By Michelle Kuehner 

I recently saw a snowball stand at a local event and immediately thought two things: 1) I really needed one, and 2) these are just as satisfying as a debt snowball—where you’re crushing high interest instead of ice. 

Two simple methods—the “debt snowball” and “debt avalanche”—have helped millions claw their way back to financial freedom. Here's how to pick the one that saves you the most money and keeps you motivated. 

 

List Your Debt 

First, begin listing all the bills, credit cards, and loans you have.
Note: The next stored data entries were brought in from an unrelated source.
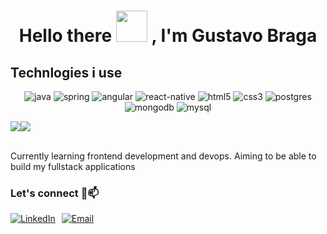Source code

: 
<h1 align="center">Hello there <img src= "https://media.giphy.com/media/v1.Y2lkPTc5MGI3NjExeGNoNTZ3N2VjZjRxam4zMXlnY3RybDFrbzhsYmU4djNuNnN4eGNsciZlcD12MV9zdGlja2Vyc19zZWFyY2gmY3Q9cw/w1OBpBd7kJqHrJnJ13/giphy.gif" width="50" height="50"></img> , I'm Gustavo Braga</h1> 


## Technlogies i use


  <p align="center">
  <img alt="java" src="https://img.shields.io/badge/java-%23ED8B00.svg?style=for-the-badge&logo=openjdk&logoColor=white"/>
  <img alt="spring" src="https://img.shields.io/badge/Spring-6DB33F?style=for-the-badge&logo=spring&logoColor=white"/>
  <img alt="angular" src="https://img.shields.io/badge/Angular-DD0031?style=for-the-badge&logo=angular&logoColor=white"/>
   <img alt="react-native" src="https://img.shields.io/badge/React_Native-20232A?style=for-the-badge&logo=react&logoColor=61DAFB"/>
  <img alt="html5" src="https://img.shields.io/badge/HTML5-E34F26?style=for-the-badge&logo=html5&logoColor=white"/>
  <img alt="css3" src="https://img.shields.io/badge/CSS3-1572B6?style=for-the-badge&logo=css3&logoColor=white"/>
  <img alt="postgres" src="https://img.shields.io/badge/PostgreSQL-316192?style=for-the-badge&logo=postgresql&logoColor=white"/>
  <img alt="mongodb" src="https://img.shields.io/badge/MongoDB-4EA94B?style=for-the-badge&logo=mongodb&logoColor=white"/>
  <img alt="mysql" src="https://img.shields.io/badge/MySQL-005C84?style=for-the-badge&logo=mysql&logoColor=white"/>
 
</p>

<div style = "display: flex" margin-top: 10px; margin-bottom: 10px;>
 <img src="http://github-profile-summary-cards.vercel.app/api/cards/repos-per-language?username=braga-gustavo&theme=tokyonight&show_icons=true&hide_border=true&border_radius=10" />
 <img src="http://github-profile-summary-cards.vercel.app/api/cards/most-commit-language?username=braga-gustavo&theme=tokyonight"/>
 </div>
<br/>

  <p style="font-family: 'Helvetica Neue',  font-size: 16px;">
      Currently learning frontend development and devops. Aiming to be able to build my fullstack applications
   </p>

### Let's connect 🤝📫

  <div style="display: flex; align-items: center;">
    <a href="https://www.linkedin.com/in/gustavo-braga-348b92207/" style="margin-right: 10px;">
      <img src="https://img.shields.io/badge/LinkedIn-0077B5?style=for-the-badge&logo=linkedin&logoColor=white" alt="LinkedIn">
    </a>
    <a href="mailto:gustavo.b.moraes2@gmail.com">
      <img src="https://img.shields.io/badge/Email-gustavo.b.moraes2@gmail.com-blue" alt="Email">
    </a>
  </div>


  
  

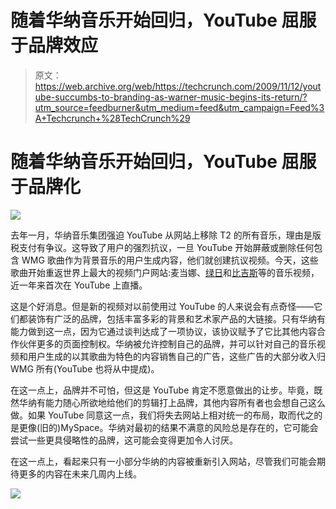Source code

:# 随着华纳音乐开始回归，YouTube 屈服于品牌效应

> 原文：<https://web.archive.org/web/https://techcrunch.com/2009/11/12/youtube-succumbs-to-branding-as-warner-music-begins-its-return/?utm_source=feedburner&utm_medium=feed&utm_campaign=Feed%3A+Techcrunch+%28TechCrunch%29>

# 随着华纳音乐开始回归，YouTube 屈服于品牌化

![](img/b8549d6bdfa153adc125272a219e4956.png)

去年一月，华纳音乐集团强迫 YouTube 从网站上移除 T2 的所有音乐，理由是版税支付有争议。这导致了用户的强烈抗议，一旦 YouTube 开始屏蔽或删除任何包含 WMG 歌曲作为背景音乐的用户生成内容，他们就创建抗议视频。今天，这些歌曲开始重返世界上最大的视频门户网站:麦当娜、[绿日](https://web.archive.org/web/20221006212724/http://www.youtube.com/watch?v=D4ZKlT1EvCA)和[比吉斯](https://web.archive.org/web/20221006212724/http://www.youtube.com/watch?v=I_izvAbhExY)等的音乐视频，近一年来首次在 YouTube 上直播。

这是个好消息。但是新的视频对以前使用过 YouTube 的人来说会有点奇怪——它们都装饰有广泛的品牌，包括丰富多彩的背景和艺术家产品的大链接。只有华纳有能力做到这一点，因为它通过谈判达成了一项协议，该协议赋予了它比其他内容合作伙伴更多的页面控制权。华纳被允许控制自己的品牌，并可以针对自己的音乐视频和用户生成的以其歌曲为特色的内容销售自己的广告，这些广告的大部分收入归 WMG 所有(YouTube 也将从中提成)。

在这一点上，品牌并不可怕，但这是 YouTube 肯定不愿意做出的让步。毕竟，既然华纳有能力随心所欲地给他们的剪辑打上品牌，其他内容所有者也会想自己这么做。如果 YouTube 同意这一点，我们将失去网站上相对统一的布局，取而代之的是更像(旧的)MySpace。华纳对最初的结果不满意的风险总是存在的，它可能会尝试一些更具侵略性的品牌，这可能会变得更加令人讨厌。

在这一点上，看起来只有一小部分华纳的内容被重新引入网站，尽管我们可能会期待更多的内容在未来几周内上线。

![](img/2e2136c1028f4a011fa7308df4e9f91f.png)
Include the balance, your minimum monthly payment, and the interest rate. Example:  

  • Credit Card A: $4,500 at 19.9% APR, $120 minimum 
  • Car Loan: $10,000 at 7.2% APR, $250 minimum 
  • Medical Bill: $1,500 at 0% APR (promotional), $50 minimum  

Decide how much more money you can put toward debt each month—for example, $300 in addition to your required payments. 

 

Debt-Snowball: Win Small, Win Often 

With the snowball, you pay the minimum on everything and then apply the additional $300 to the lowest amount first. In our example, that’s the $1,500 medical bill. 

  • Step 1: Pay $50 (min) + $300 (extra) = $350 on the medical bill.
  • Step 2: Once that’s paid off, roll the old $350 into the next smallest debt: the $4,500 credit card. You’d pay $120 + $350 = $470 monthly on that card until it’s gone.
  • Step 3: Finally, you put everything toward the car loan. 

Why it works: Knocking out small balances quickly feels great. That sense of progress keeps you motivated. 

 

Debt-Avalanche: Save on Interest, Save Time 

With the avalanche method, you still pay your minimums, but you apply that extra $300 to the debt with the highest interest rate—here, the 19.9% credit card. 

  • Step 1: Pay $120 + $300 = $420 on Credit Card A until it’s cleared.
  • Step 2: Roll that $420 into the next-highest rate debt: the car loan at 7.2%. You’d then pay $250 + $420 = $670.
  • Step 3: After that, finish with the medical bill, even though it’s 0% APR. 

Why it works: You’re attacking the pricey loans first, so you end up paying less interest overall—and you may clear your total debt a bit faster. 

 

Which One Fits Your Style? 

Motivation: If you need small triumphs to keep going, the snowball's fast successes might be exactly the thing.  

Math-First: The avalanche approach is the way to go if you want to cut down on interest and aren't worried about how long it will take until you see your first payoff. 

 

 Compare The Numbers 

Compare interest totals between the two approaches using a free online calculator or a spreadsheet. You'll see how much the avalanche can save you—and how soon the snowball can provide that psychological boost. 

 

 Stay the Course 

Whichever plan you pick, stick to it. Don’t add new debt—leave those cards in your sock drawer, or better yet, inside of a Ziploc full of water in the freezer. Then celebrate each payoff with a small, budget-friendly reward, like a syrupy shaved iced favorite. Snowballs—frozen and financial—require patience, planning, and may cause a headache (or brain freeze), but both will be well worth it.